Las decisiones abordan temas relacionados con el cambio climático, biodiversidad, contaminación, género y ambiente, educación ambiental y consumo y producción sostenible. Bello agregó: “Cada una de esas decisiones tendrá su propio plan de trabajo y plan de acción, en los cuales participarán todos los países de la región”.
“Los países de la región están haciendo esfuerzos para encontrar puntos en común... La búsqueda de posiciones comunes es fundamental, ya que la región de América Latina y el Caribe no siempre llega a los espacios globales con posiciones concertadas”, añadió.

Manejo de la tierra
Según un informe presentado este miércoles en el cónclave de Panamá, los países latinoamericanos están avanzando con éxito en la transición hacia energías renovables, especialmente eólicas y solares. Sin embargo, se advierte que estos avances serán insuficientes para frenar el calentamiento global, por lo que es necesario redoblar los esfuerzos para prevenir la degradación de la tierra, según una funcionaria de la Organización de las Naciones Unidas (ONU).

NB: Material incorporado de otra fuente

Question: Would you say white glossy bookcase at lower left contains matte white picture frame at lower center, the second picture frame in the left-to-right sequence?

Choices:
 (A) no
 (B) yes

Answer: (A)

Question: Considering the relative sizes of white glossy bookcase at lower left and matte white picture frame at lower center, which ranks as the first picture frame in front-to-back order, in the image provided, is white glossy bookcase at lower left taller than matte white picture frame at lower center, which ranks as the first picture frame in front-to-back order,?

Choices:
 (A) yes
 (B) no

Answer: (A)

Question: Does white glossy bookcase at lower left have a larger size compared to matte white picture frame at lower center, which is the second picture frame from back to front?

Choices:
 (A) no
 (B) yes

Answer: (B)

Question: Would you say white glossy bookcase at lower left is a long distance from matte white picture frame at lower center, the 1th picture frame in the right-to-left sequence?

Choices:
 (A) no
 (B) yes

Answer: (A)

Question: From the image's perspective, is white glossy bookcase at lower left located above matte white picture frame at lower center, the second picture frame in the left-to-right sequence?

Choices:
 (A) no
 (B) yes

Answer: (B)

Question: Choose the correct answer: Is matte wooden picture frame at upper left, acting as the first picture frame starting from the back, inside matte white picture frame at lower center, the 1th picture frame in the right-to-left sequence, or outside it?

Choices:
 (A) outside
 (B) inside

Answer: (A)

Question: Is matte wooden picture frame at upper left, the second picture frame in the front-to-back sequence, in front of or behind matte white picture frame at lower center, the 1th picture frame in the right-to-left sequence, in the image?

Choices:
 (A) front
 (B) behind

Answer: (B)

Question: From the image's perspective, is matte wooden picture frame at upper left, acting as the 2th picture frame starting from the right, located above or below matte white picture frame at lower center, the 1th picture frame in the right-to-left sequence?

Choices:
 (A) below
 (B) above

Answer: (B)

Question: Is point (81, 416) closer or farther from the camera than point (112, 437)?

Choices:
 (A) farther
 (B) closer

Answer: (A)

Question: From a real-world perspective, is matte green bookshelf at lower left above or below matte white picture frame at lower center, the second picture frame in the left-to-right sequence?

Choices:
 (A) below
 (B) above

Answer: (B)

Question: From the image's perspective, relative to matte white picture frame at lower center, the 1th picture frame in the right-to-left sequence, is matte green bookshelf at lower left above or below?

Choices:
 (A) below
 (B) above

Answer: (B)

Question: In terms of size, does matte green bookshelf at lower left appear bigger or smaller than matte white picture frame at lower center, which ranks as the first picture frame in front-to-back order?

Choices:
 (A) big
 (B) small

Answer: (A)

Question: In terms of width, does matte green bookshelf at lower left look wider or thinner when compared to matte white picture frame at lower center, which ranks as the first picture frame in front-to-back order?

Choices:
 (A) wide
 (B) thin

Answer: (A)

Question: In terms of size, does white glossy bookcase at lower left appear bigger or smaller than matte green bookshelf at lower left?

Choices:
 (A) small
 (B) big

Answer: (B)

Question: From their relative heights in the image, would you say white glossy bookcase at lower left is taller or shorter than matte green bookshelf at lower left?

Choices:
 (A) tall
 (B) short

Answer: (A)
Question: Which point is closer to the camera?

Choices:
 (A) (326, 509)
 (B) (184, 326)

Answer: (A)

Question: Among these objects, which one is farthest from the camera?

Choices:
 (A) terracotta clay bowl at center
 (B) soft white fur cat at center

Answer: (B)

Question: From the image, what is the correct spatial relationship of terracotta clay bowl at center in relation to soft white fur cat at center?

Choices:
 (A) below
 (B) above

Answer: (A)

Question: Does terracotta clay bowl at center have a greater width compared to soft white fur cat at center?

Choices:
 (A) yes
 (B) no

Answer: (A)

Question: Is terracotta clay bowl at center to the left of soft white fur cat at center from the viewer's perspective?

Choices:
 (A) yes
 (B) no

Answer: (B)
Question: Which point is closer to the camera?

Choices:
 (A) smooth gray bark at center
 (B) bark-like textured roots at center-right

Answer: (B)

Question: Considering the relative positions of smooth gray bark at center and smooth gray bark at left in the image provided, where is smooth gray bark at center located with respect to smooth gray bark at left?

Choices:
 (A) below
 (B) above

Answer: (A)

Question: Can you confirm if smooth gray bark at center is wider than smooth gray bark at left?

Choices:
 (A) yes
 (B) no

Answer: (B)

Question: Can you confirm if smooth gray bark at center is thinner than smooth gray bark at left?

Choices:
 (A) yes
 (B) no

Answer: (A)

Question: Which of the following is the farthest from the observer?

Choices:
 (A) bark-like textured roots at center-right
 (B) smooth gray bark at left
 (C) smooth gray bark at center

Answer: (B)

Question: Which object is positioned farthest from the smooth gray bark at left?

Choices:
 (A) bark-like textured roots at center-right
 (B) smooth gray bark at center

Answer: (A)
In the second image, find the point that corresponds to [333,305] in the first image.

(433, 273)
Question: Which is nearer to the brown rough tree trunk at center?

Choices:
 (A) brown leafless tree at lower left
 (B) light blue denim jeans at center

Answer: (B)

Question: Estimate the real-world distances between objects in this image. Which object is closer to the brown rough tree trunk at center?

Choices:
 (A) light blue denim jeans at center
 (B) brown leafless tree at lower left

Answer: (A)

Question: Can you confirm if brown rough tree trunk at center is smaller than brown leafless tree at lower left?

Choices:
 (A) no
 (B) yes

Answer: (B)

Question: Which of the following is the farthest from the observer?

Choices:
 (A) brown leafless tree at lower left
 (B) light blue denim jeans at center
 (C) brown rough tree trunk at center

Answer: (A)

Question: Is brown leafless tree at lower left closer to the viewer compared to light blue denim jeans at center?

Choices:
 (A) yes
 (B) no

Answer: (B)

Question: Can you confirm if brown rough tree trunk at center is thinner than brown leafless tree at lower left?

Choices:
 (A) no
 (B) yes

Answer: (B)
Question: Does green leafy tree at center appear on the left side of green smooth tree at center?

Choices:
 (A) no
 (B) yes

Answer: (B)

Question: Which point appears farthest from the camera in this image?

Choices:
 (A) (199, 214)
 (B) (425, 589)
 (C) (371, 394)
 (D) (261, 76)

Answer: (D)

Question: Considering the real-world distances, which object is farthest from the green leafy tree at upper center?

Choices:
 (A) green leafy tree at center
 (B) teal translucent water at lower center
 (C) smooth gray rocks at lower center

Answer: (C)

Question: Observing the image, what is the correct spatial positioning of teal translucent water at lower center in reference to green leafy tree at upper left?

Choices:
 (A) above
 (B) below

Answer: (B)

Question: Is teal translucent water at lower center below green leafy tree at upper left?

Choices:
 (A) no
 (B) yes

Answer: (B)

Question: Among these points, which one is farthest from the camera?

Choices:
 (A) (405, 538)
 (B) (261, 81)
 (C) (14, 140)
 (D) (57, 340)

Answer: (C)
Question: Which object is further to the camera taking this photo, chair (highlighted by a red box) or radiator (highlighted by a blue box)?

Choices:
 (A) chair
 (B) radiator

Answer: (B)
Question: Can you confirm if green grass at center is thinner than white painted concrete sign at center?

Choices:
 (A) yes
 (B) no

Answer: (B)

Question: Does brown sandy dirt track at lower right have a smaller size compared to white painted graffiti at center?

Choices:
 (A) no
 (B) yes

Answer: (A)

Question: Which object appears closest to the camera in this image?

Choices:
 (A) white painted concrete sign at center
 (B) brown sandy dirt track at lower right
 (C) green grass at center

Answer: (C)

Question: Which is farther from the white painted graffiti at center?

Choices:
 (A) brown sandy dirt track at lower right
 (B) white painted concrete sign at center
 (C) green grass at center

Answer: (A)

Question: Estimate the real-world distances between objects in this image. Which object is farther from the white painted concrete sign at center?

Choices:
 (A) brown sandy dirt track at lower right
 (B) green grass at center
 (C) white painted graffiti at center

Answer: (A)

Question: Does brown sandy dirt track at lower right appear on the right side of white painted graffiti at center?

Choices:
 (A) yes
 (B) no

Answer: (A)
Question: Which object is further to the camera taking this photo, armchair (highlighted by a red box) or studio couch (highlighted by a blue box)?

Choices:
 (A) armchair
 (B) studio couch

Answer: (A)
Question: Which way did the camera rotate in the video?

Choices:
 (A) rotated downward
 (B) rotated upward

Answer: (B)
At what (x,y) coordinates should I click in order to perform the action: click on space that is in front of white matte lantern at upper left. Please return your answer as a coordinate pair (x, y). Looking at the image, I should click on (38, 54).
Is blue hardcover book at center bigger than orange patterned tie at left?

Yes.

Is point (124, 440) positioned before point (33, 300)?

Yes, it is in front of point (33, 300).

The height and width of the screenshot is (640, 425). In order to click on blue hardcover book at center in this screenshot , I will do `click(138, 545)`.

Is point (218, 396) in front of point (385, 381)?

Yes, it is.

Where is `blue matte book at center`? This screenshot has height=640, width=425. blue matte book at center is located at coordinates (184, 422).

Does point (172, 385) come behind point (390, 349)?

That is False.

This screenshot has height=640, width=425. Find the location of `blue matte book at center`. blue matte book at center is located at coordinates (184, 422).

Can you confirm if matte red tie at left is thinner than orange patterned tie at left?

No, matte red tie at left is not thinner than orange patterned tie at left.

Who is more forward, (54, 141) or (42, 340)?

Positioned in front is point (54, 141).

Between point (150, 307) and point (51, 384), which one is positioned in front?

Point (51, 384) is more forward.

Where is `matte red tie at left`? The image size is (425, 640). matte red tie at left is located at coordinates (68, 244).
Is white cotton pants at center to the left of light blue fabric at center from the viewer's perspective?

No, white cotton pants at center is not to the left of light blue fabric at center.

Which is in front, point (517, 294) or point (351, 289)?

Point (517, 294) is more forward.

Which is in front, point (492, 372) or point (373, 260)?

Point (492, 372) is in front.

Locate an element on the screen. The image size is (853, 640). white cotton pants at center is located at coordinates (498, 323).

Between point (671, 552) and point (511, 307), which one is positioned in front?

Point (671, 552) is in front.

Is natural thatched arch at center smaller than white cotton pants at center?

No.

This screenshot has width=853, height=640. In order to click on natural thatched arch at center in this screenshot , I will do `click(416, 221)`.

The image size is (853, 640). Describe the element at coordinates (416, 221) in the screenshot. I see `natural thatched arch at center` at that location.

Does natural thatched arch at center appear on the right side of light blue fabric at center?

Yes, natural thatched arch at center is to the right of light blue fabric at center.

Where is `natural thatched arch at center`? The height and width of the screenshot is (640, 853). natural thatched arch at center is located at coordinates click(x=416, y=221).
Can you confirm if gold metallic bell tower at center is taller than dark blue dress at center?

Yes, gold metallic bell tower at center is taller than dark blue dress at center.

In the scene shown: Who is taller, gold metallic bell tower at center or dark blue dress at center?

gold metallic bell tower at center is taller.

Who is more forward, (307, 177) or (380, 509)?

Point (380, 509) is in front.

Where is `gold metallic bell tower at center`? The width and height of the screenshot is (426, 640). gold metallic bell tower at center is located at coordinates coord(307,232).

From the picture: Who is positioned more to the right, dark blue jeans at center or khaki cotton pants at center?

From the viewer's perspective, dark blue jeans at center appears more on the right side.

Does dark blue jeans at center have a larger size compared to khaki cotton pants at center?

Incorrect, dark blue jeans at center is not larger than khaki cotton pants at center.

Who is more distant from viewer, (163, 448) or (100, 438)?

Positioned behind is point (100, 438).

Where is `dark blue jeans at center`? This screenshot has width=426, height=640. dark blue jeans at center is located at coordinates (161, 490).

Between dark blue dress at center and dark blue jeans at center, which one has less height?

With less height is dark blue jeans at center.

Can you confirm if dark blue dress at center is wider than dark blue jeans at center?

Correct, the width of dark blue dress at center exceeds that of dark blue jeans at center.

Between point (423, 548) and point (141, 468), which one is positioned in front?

Andrea Meza, secretaria ejecutiva adjunta de la Convención de las Naciones Unidas de Lucha contra la Desertificación, afirmó: “La tierra y su manejo, protección y restauración son fundamentales para alcanzar los objetivos climáticos y detener la pérdida de biodiversidad. Estamos perdiendo globalmente 100.000 millones de hectáreas de tierra saludable, lo cual es esencial para la producción de alimentos de calidad y la seguridad hídrica. Por lo tanto, la transición energética no será suficiente para alcanzar los objetivos; también debemos cambiar la forma en que gestionamos nuestras tierras”.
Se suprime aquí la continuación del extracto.